● PROBLEM DESCRIPTION: Copy every line of text in the data below word for word, leaving the pictures out of your answer.

* Start RECORDS *

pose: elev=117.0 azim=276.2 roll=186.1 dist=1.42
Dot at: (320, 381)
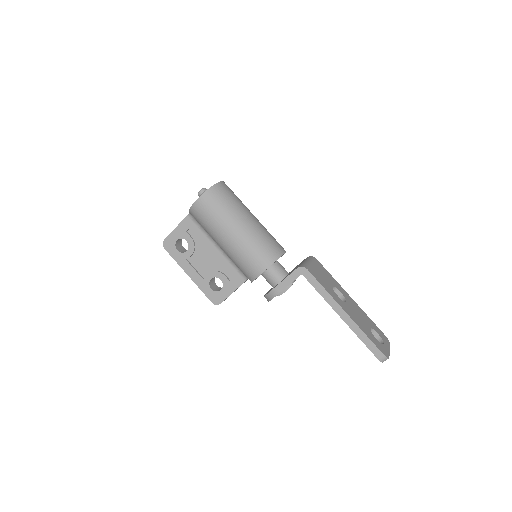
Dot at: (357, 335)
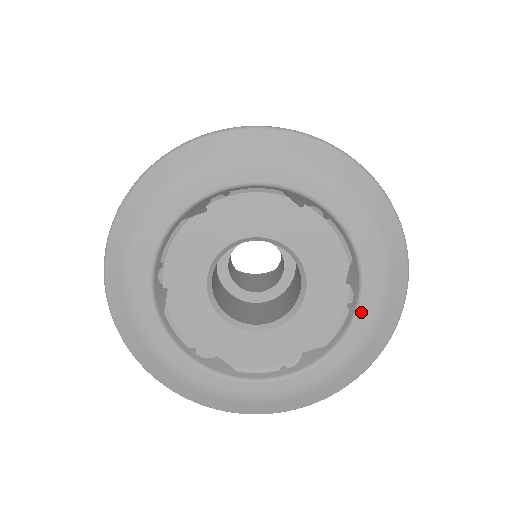
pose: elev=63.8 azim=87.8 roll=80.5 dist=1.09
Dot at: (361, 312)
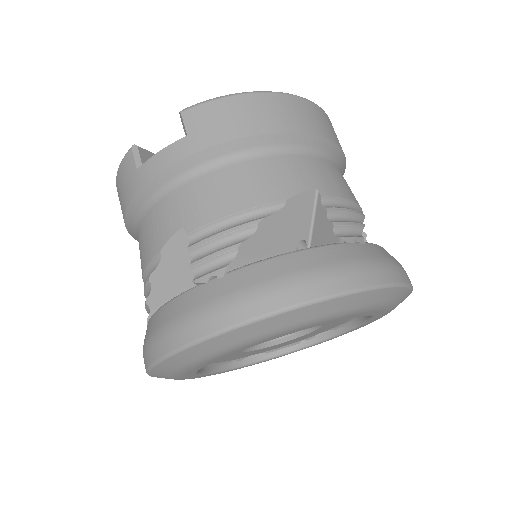
Dot at: occluded
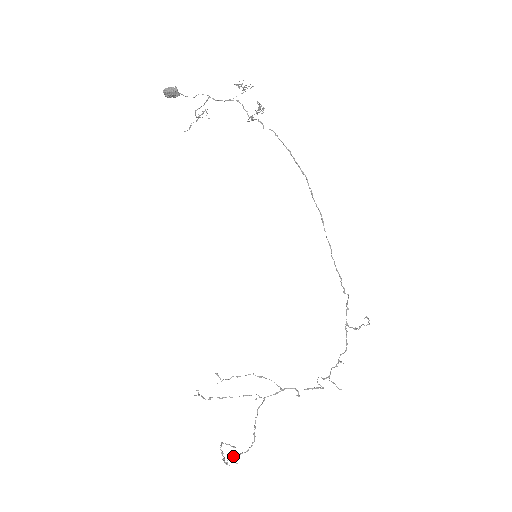
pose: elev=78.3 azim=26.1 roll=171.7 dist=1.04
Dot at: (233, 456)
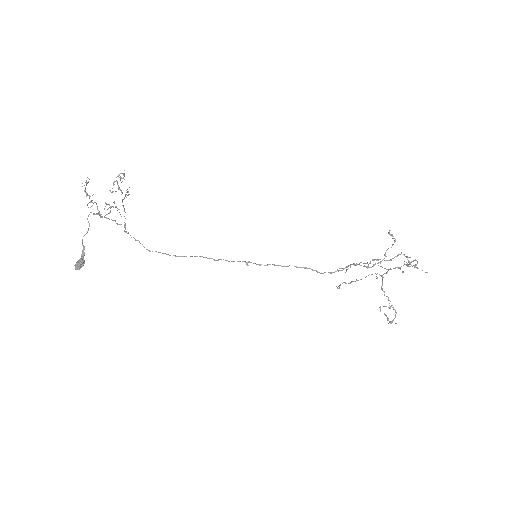
Dot at: (389, 322)
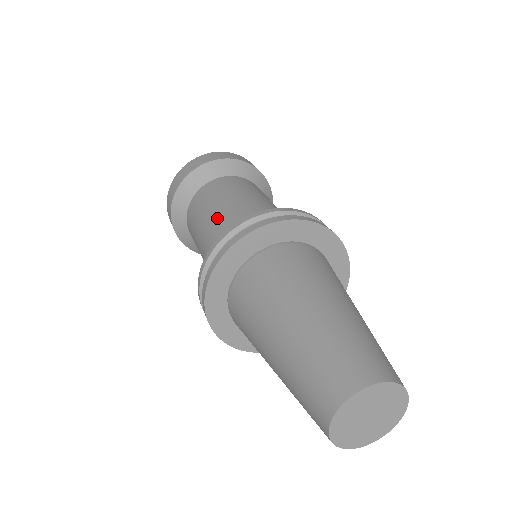
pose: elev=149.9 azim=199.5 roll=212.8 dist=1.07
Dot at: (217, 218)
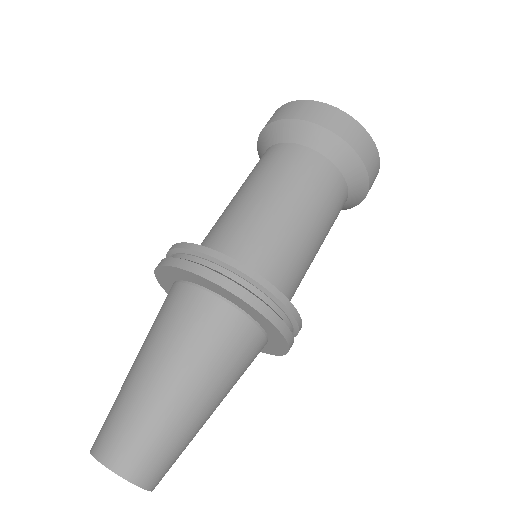
Dot at: (282, 218)
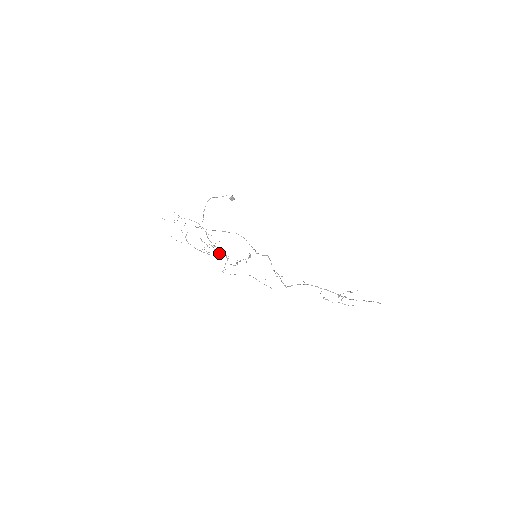
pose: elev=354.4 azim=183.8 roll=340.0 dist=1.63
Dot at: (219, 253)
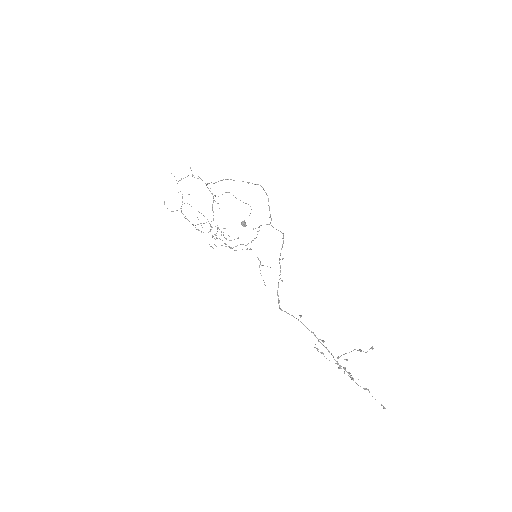
Dot at: occluded
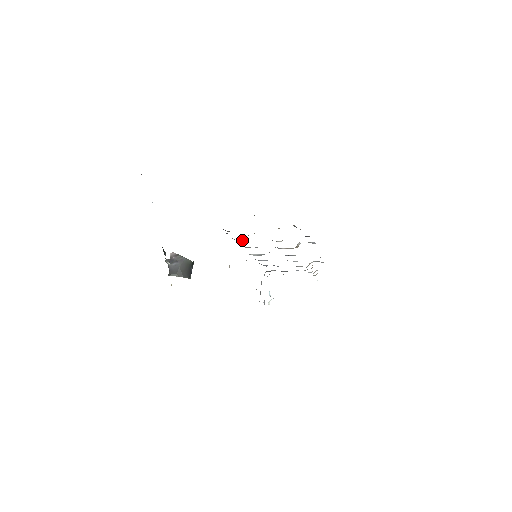
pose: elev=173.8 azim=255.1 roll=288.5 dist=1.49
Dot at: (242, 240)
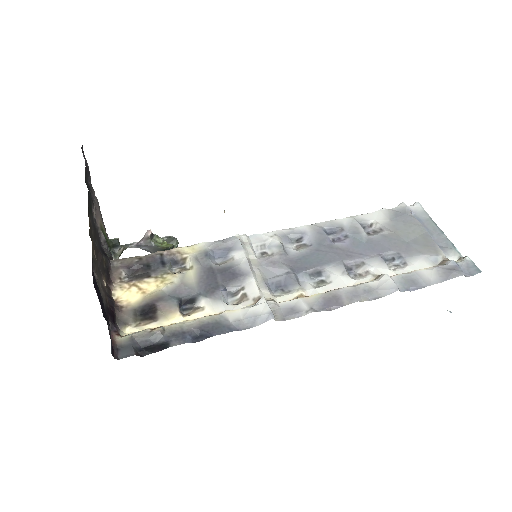
Dot at: (190, 262)
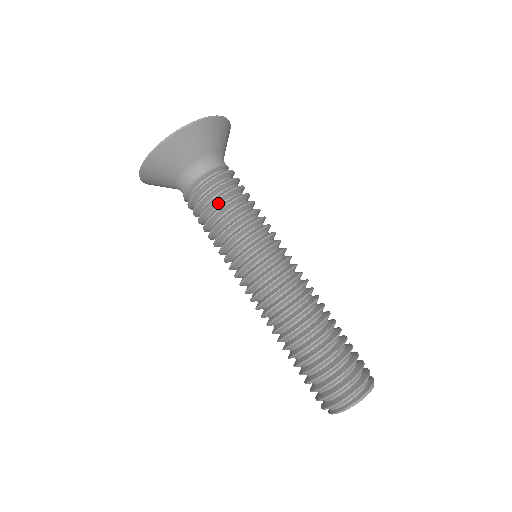
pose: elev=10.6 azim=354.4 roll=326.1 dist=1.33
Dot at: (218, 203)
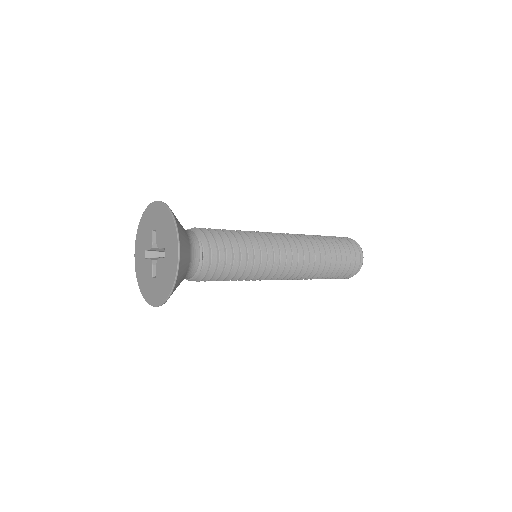
Dot at: (225, 260)
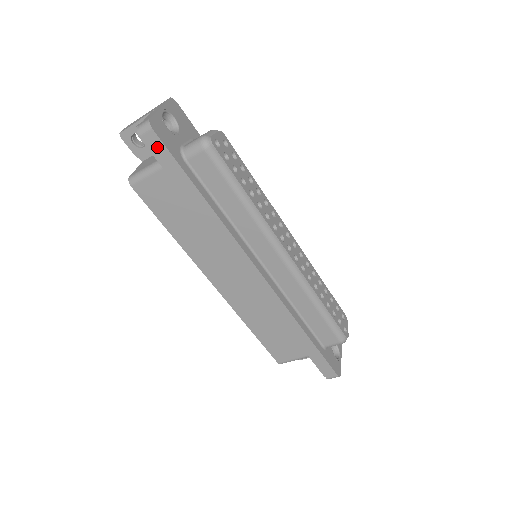
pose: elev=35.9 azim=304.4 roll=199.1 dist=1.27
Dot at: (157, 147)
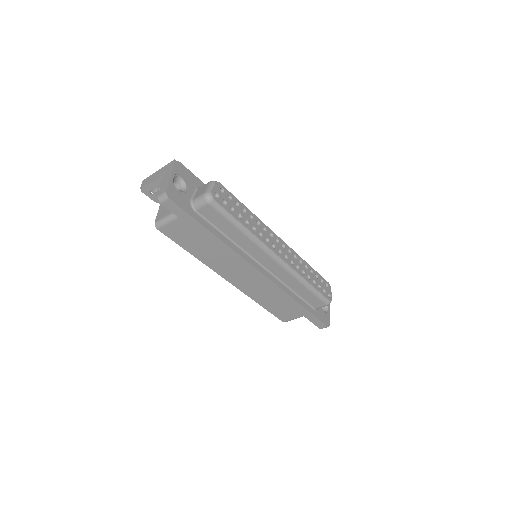
Dot at: (175, 209)
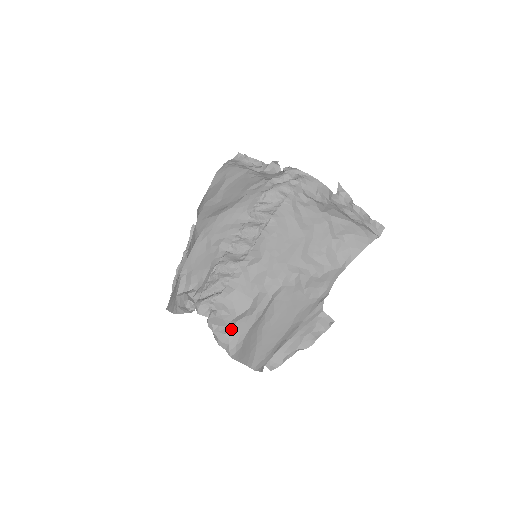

* End RECORDS *

● PROBLEM SOLUTION:
pose: elev=117.0 azim=276.2 roll=186.1 dist=1.42
Dot at: (320, 381)
Dot at: (357, 335)
pose: elev=63.8 azim=87.8 roll=80.5 dist=1.09
Dot at: (361, 312)
Dot at: occluded
pose: elev=78.3 azim=26.1 roll=171.7 dist=1.04
Dot at: (233, 456)
Dot at: (389, 322)
pose: elev=149.9 azim=199.5 roll=212.8 dist=1.07
Dot at: (217, 218)
Dot at: (282, 218)
pose: elev=354.4 azim=183.8 roll=340.0 dist=1.63
Dot at: (219, 253)
Dot at: occluded
pose: elev=173.8 azim=255.1 roll=288.5 dist=1.49
Dot at: (242, 240)
Dot at: (190, 262)
pose: elev=10.6 azim=354.4 roll=326.1 dist=1.33
Dot at: (218, 203)
Dot at: (225, 260)
pose: elev=35.9 azim=304.4 roll=199.1 dist=1.27
Dot at: (157, 147)
Dot at: (175, 209)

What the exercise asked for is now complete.